ARCHITECTURE

Step Inside Tree House, the New Woodsy-Modernist Microapartments by OHSU

Lever Architecture's octagonal wedge looks out into the forest but serves an urban agenda.

By Zach Dundas June 23, 2015

A rendering of a TreeHouse interior. Courtesy Lever Architecture/Project.

It’s one of Portland’s notable urban paradoxes: Oregon Health Sciences University, the city’s largest single employer and one of it most important institutions, sits atop lofty Marquam Hill. Housing options in the immediate area are few in number and, aesthetically, limited largely to aging last-century apartment complexes. (Transportation is a whole other story—the Hill’s relative isolation motivated the controversial 2006 launch of the aerial tram to OHSU’s South Waterfront expansion.)

Courtesy Lever Architecture/Project

Enter Tree House, a new 69-unit rental apartment building with modest floor plans and outsized design ambitions. Currently under construction, the octagonal wedge clad in a vaguely arboreal metal skin nods to Marquam’s woodsy surroundings, but is tailored to a highly urban live/work/no-commute lifestyle.

“It’s the only privately owned piece of property within the OHSU zoning district,” says Anyeley Hallova of the development firm project^, which remade the former site of the Ronald McDonald House after the latter organization moved to new digs last year. “Some people who work in a hospital setting really need immediate access.” The building sits on well-trafficked US Veterans Hospital Road, and aims to strike a balance between the natural bustle of a teaching hospital and the surrounding second-growth forest.

Thomas Robinson of Lever Architects designed a building with no firm distinction between back and front—“in the round,” as he puts it—taking advantage of the site’s mandated set-backs to create ample glazing on all sides. (Floor-to-ceiling windows also help amplify the studios and one-bedroom flats, which range between about 350 and 500 square feet. A single seventh-floor two-bedroom comes in at just over 800.) The building nestles into its complex hillside site. “We really wanted to place the building in the forest, to embed it in the forest,” Robinson says.

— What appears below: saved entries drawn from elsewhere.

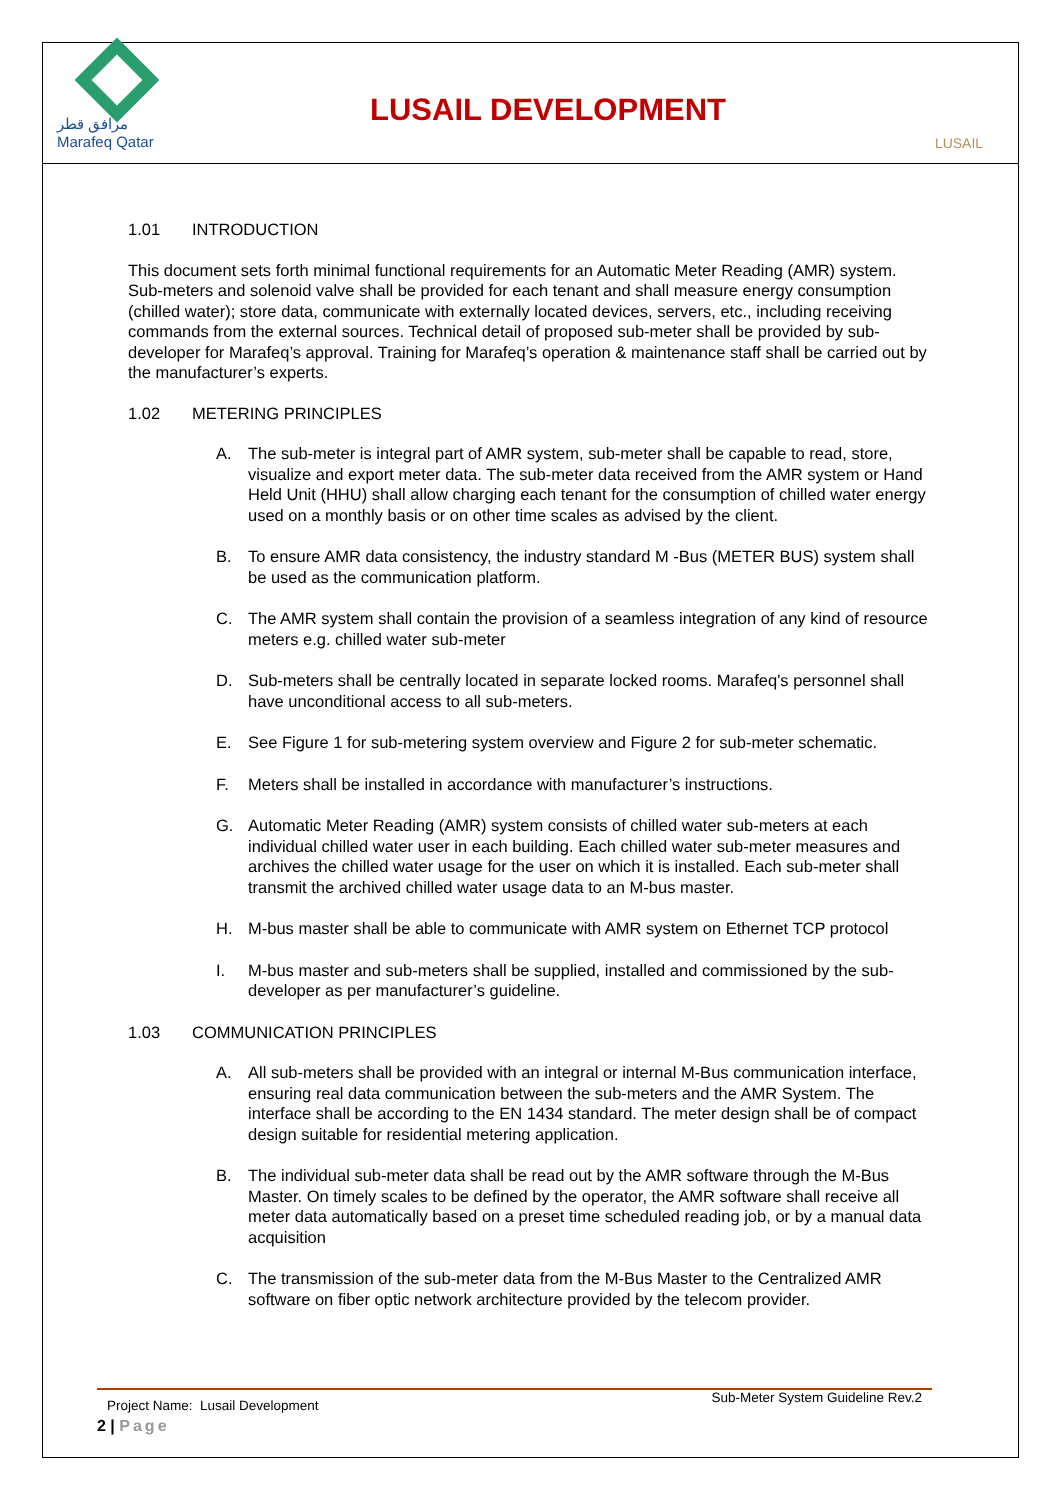مرافق قطر
Marafeq Qatar
LUSAIL DEVELOPMENT
LUSAIL
1.01 INTRODUCTION
This document sets forth minimal functional requirements for an Automatic Meter Reading (AMR) system. Sub-meters and solenoid valve shall be provided for each tenant and shall measure energy consumption (chilled water); store data, communicate with externally located devices, servers, etc., including receiving commands from the external sources. Technical detail of proposed sub-meter shall be provided by sub-developer for Marafeq’s approval. Training for Marafeq’s operation & maintenance staff shall be carried out by the manufacturer’s experts.
1.02 METERING PRINCIPLES
A. The sub-meter is integral part of AMR system, sub-meter shall be capable to read, store, visualize and export meter data. The sub-meter data received from the AMR system or Hand Held Unit (HHU) shall allow charging each tenant for the consumption of chilled water energy used on a monthly basis or on other time scales as advised by the client.
B. To ensure AMR data consistency, the industry standard M -Bus (METER BUS) system shall be used as the communication platform.
C. The AMR system shall contain the provision of a seamless integration of any kind of resource meters e.g. chilled water sub-meter
D. Sub-meters shall be centrally located in separate locked rooms. Marafeq's personnel shall have unconditional access to all sub-meters.
E. See Figure 1 for sub-metering system overview and Figure 2 for sub-meter schematic.
F. Meters shall be installed in accordance with manufacturer’s instructions.
G. Automatic Meter Reading (AMR) system consists of chilled water sub-meters at each individual chilled water user in each building. Each chilled water sub-meter measures and archives the chilled water usage for the user on which it is installed. Each sub-meter shall transmit the archived chilled water usage data to an M-bus master.
H. M-bus master shall be able to communicate with AMR system on Ethernet TCP protocol
I. M-bus master and sub-meters shall be supplied, installed and commissioned by the sub-developer as per manufacturer’s guideline.
1.03 COMMUNICATION PRINCIPLES
A. All sub-meters shall be provided with an integral or internal M-Bus communication interface, ensuring real data communication between the sub-meters and the AMR System. The interface shall be according to the EN 1434 standard. The meter design shall be of compact design suitable for residential metering application.
B. The individual sub-meter data shall be read out by the AMR software through the M-Bus Master. On timely scales to be defined by the operator, the AMR software shall receive all meter data automatically based on a preset time scheduled reading job, or by a manual data acquisition
C. The transmission of the sub-meter data from the M-Bus Master to the Centralized AMR software on fiber optic network architecture provided by the telecom provider.
Project Name: Lusail Development Sub-Meter System Guideline Rev.2
2 | Page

A bridge walkway connects the main entrance to the outside world, while the eight exterior corners, each a subtle meeting of non-horizontal angles, echo the core of a sawn log.

Courtesy Lever Architecture/Project

“We really aimed to create a place where people could live and work but be in nature,” says Robinson, a veteran of both Portland’s Allied Works and Switzerland’s Herzog & De Meuron.

With construction on track for August completion, Tree House should open to tenants on Sept 1. The single retail space doesn’t yet have a tenant, but Hallova says both national and local prospects have expressed interest. The goal, she says, is to activate the large ground-level deck, both as a “second living room” for tenants and a community asset for an area lacking in gathering places.

“We’ve worked to create a lot of layers here,” Hallova says, “a warm, inviting space, with lots of textures, to contrast with the hospital environment a lot of people who use the site will work in day to day.”